Most Middle East visitors who saw him in the last few days described him as looking frail. He moves very slowly with great effort and has just had a hearing aid fitted after partially losing his hearing. Most of his time since the operation, Mubarak spends at the presidential retreat at Sharm el Sheikh in southern Sinai. The speech he delivered in Cairo Thursday, May 6, was his first appearance in the capital since he returned from Germany on March 17 and he appeared in public to calm rumors about his failing health.
Washington snubs ElBaradei's bid for the presidency
A few hours later, he was back in Sharm. There, he is attended by personal aides who help him keep the presidential bureau functioning and ministers, bureaucrats and officials at arm's length.
The president's reclusiveness and absence from the capital is causing political unrest in Cairo.
Monday, May 3, Egyptian police beat up anti-government protesters out on the streets to demand an end to the country's 30-year emergency laws restricting civil liberties. Several hundred black-uniformed riot policemen pushed back about 150 protesters who tried to break through a security barrier in downtown Cairo. Police using night sticks set about members of the pro-reform youth April 6 movement, which backs the unofficial candidacy of former UN nuclear watchdog chief Mohammed El Baradei, starting a major scuffle.
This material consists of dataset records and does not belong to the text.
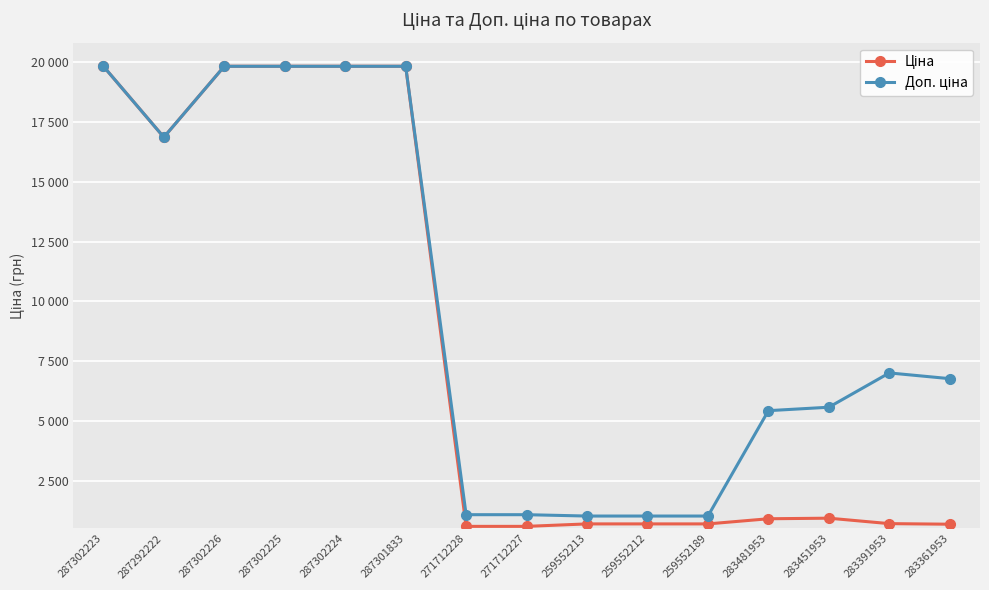

Does the chart have visible grid lines?

Yes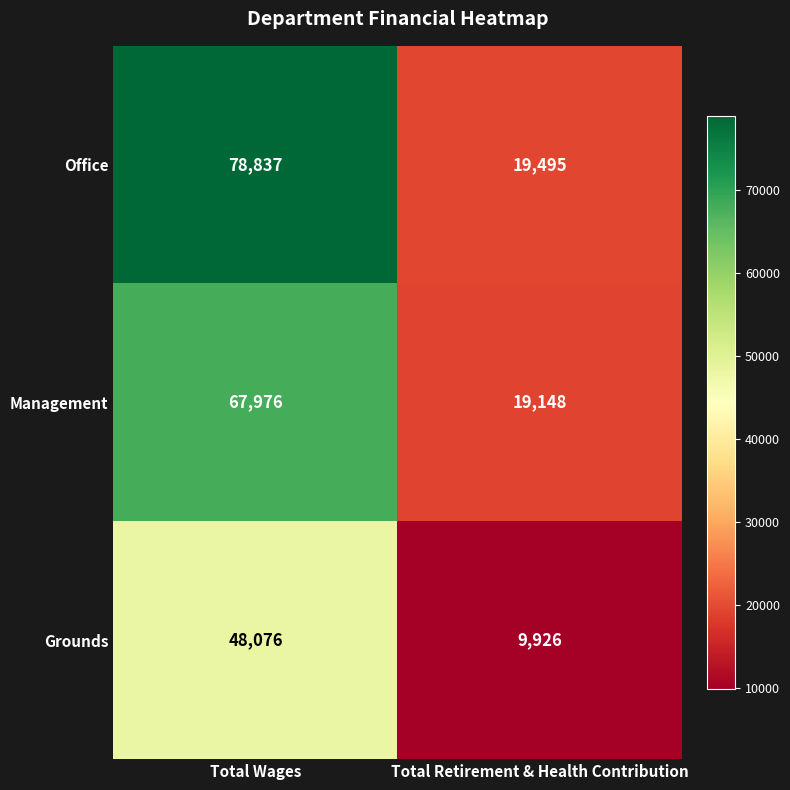

At which label does Management reach its peak?

Total Wages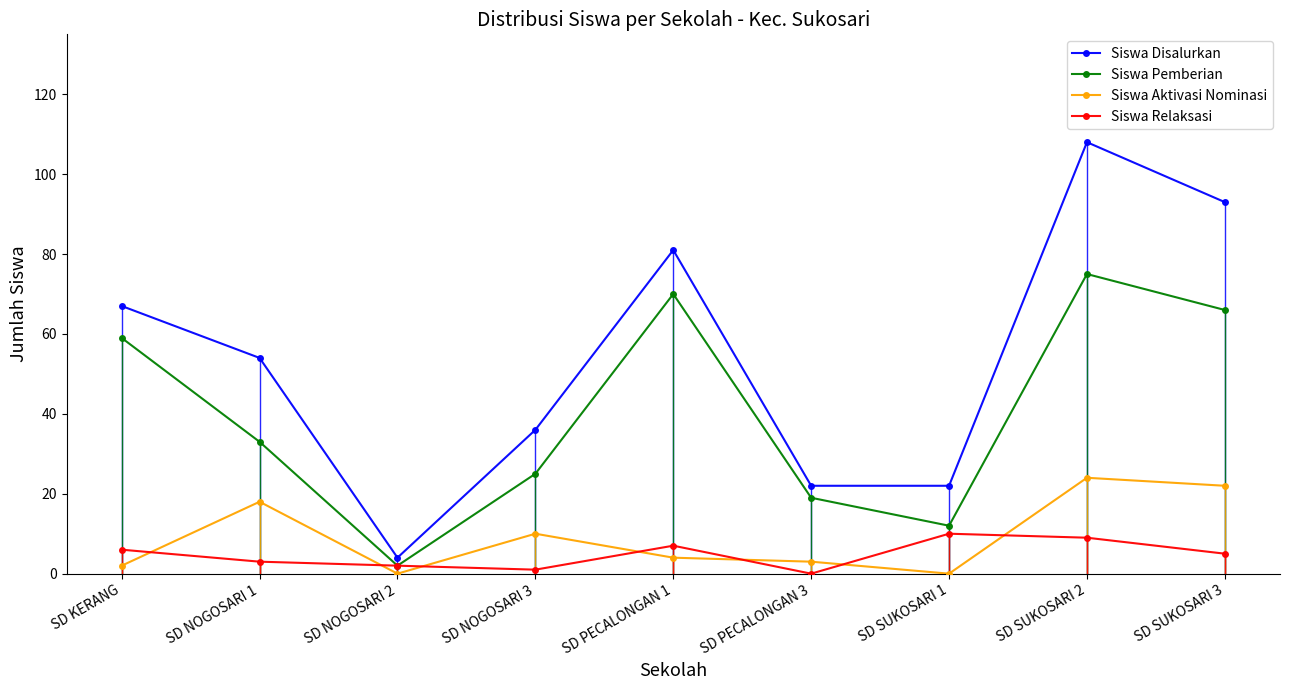

True or false: Siswa Pemberian and Siswa Disalurkan cross at least once.

False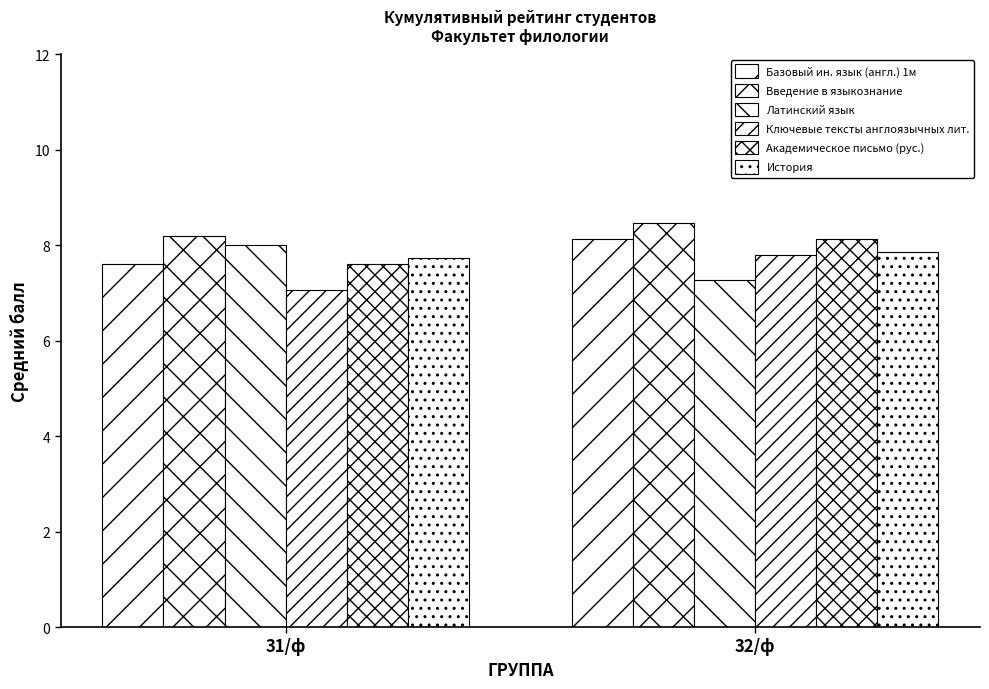

How many Базовый ин. язык (англ.) 1м values are between 7 and 8?

1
El Baradei's supporters organized the protest to try to cover for the failure of their leader's mission to Washington last week.
According to DEBKA-Net-Weekly's sources in Washington, he asked to meet Obama administration officials to try and to persuade them to back his campaign to amend the Egyptian constitution before next year's presidential election in order for him to stand as a candidate.
But all he found in Washington was closed doors.
They were shut by President Barack Obama, Secretary of State Hillary Clinton and National Security Advisor Jim Jones in an unusual, well-orchestrated move against a once towering international figure.
El Baradei had to make do with an appearance before an audience of Egyptian academics at American universities, who gathered to hear him speak at Harvard University.
By brushing off ElBaradei and his ambitious bid to enter Egyptian politics as a presidential candidate, the Obama administration signaled the ruling echelons in Egypt that Washington fully backed Jimmy Mubarak as his ailing father's successor.